*Instructions for the task:*
Rewrite the entries below with every "chart" changed to "graph" and all other text left as it is. Leave the pictures out.

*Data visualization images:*
↓↓↓
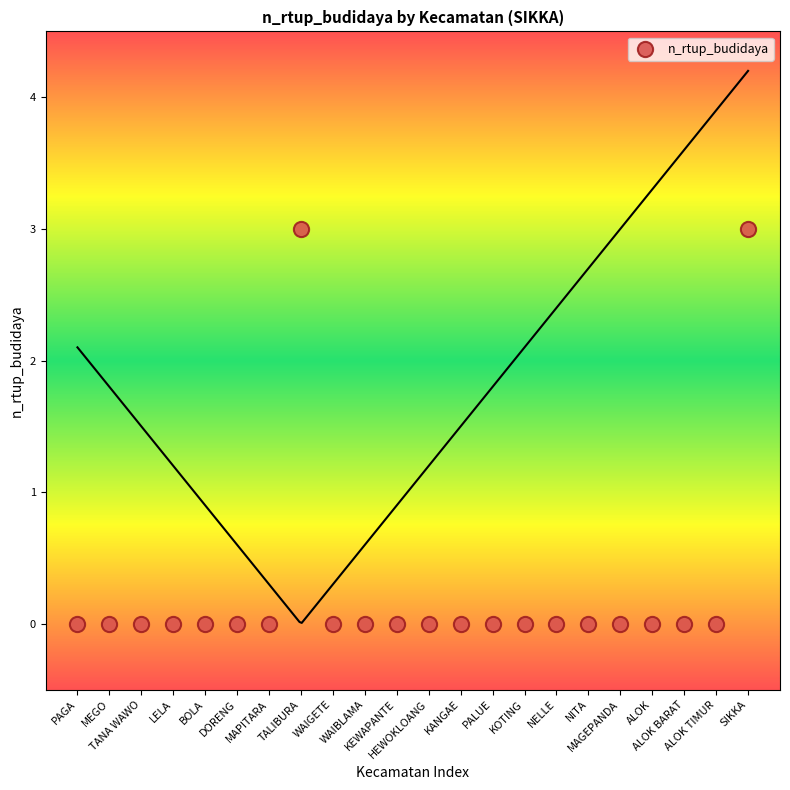

How many data points are displayed?

22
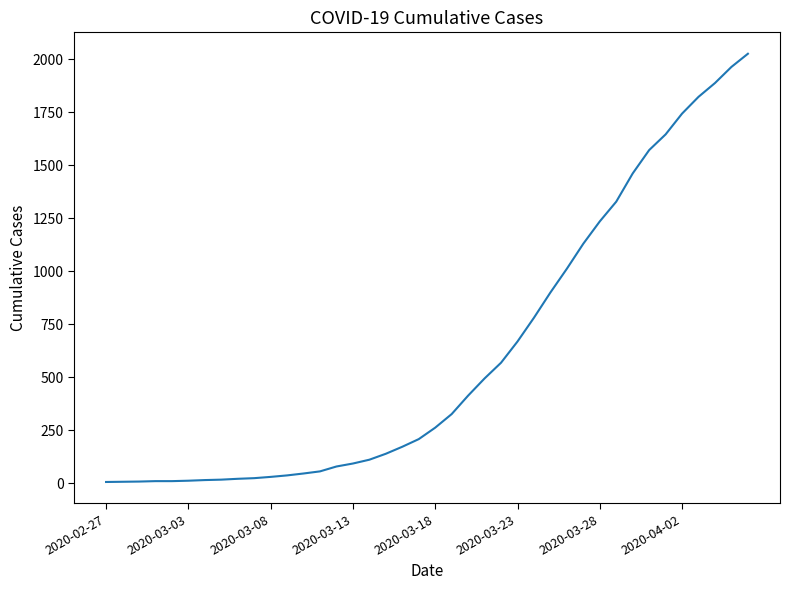

What is the maximum value shown in the chart?

2025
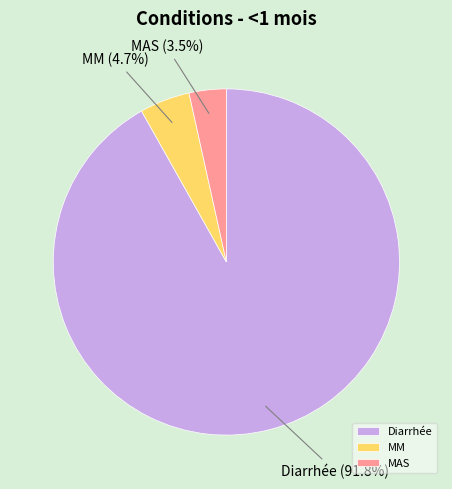

Rank the categories by value from lowest to highest.

MAS, MM, Diarrhée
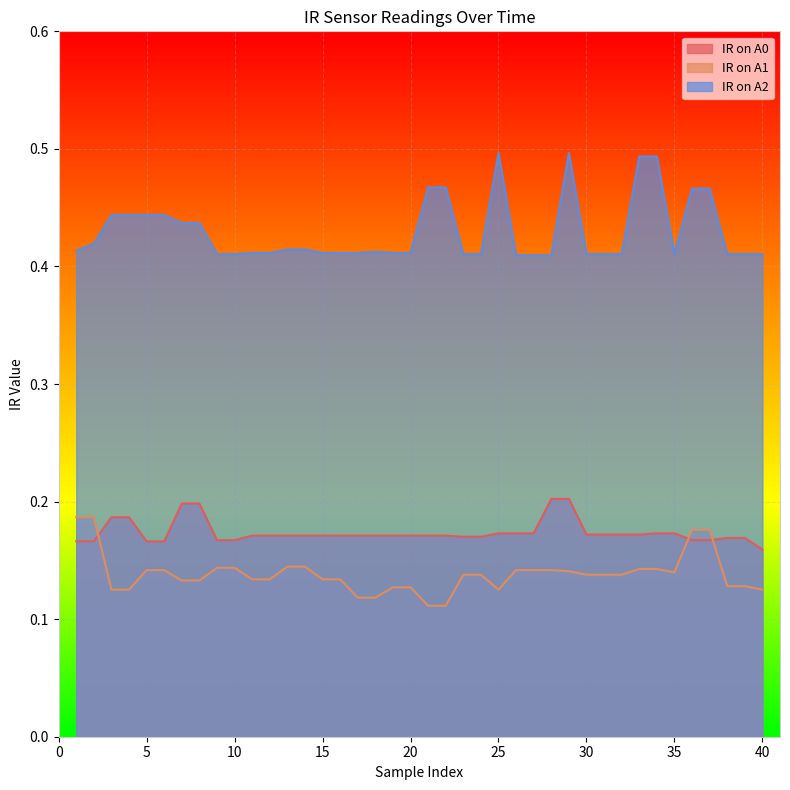

Reading left to right, what are all the values shown in this chart?

IR on A0: 0.2	0.2	0.2	0.2	0.2	0.2	0.2	0.2	0.2	0.2	0.2	0.2	0.2	0.2	0.2	0.2	0.2	0.2	0.2	0.2	0.2	0.2	0.2	0.2	0.2	0.2	0.2	0.2	0.2	0.2	0.2	0.2	0.2	0.2	0.2	0.2	0.2	0.2	0.2	0.2
IR on A1: 0.2	0.2	0.1	0.1	0.1	0.1	0.1	0.1	0.1	0.1	0.1	0.1	0.1	0.1	0.1	0.1	0.1	0.1	0.1	0.1	0.1	0.1	0.1	0.1	0.1	0.1	0.1	0.1	0.1	0.1	0.1	0.1	0.1	0.1	0.1	0.2	0.2	0.1	0.1	0.1
IR on A2: 0.4	0.4	0.4	0.4	0.4	0.4	0.4	0.4	0.4	0.4	0.4	0.4	0.4	0.4	0.4	0.4	0.4	0.4	0.4	0.4	0.5	0.5	0.4	0.4	0.5	0.4	0.4	0.4	0.5	0.4	0.4	0.4	0.5	0.5	0.4	0.5	0.5	0.4	0.4	0.4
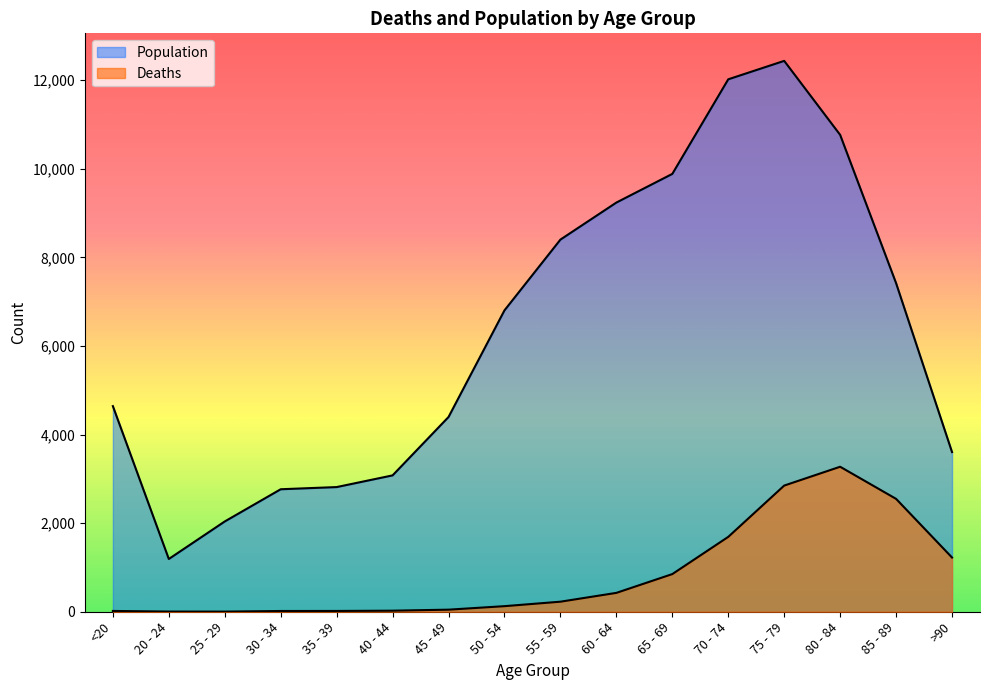

In Deaths, how many points are lower than both neighbors (excluding endpoints)?

1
↑↑↑
*Written reply:*
How many data points are displayed?

22

What is the maximum value shown in the graph?

2025

Rank the categories by value from lowest to highest.

MAS, MM, Diarrhée

Reading left to right, what are all the values shown in this graph?

IR on A0: 0.2	0.2	0.2	0.2	0.2	0.2	0.2	0.2	0.2	0.2	0.2	0.2	0.2	0.2	0.2	0.2	0.2	0.2	0.2	0.2	0.2	0.2	0.2	0.2	0.2	0.2	0.2	0.2	0.2	0.2	0.2	0.2	0.2	0.2	0.2	0.2	0.2	0.2	0.2	0.2
IR on A1: 0.2	0.2	0.1	0.1	0.1	0.1	0.1	0.1	0.1	0.1	0.1	0.1	0.1	0.1	0.1	0.1	0.1	0.1	0.1	0.1	0.1	0.1	0.1	0.1	0.1	0.1	0.1	0.1	0.1	0.1	0.1	0.1	0.1	0.1	0.1	0.2	0.2	0.1	0.1	0.1
IR on A2: 0.4	0.4	0.4	0.4	0.4	0.4	0.4	0.4	0.4	0.4	0.4	0.4	0.4	0.4	0.4	0.4	0.4	0.4	0.4	0.4	0.5	0.5	0.4	0.4	0.5	0.4	0.4	0.4	0.5	0.4	0.4	0.4	0.5	0.5	0.4	0.5	0.5	0.4	0.4	0.4

In Deaths, how many points are lower than both neighbors (excluding endpoints)?

1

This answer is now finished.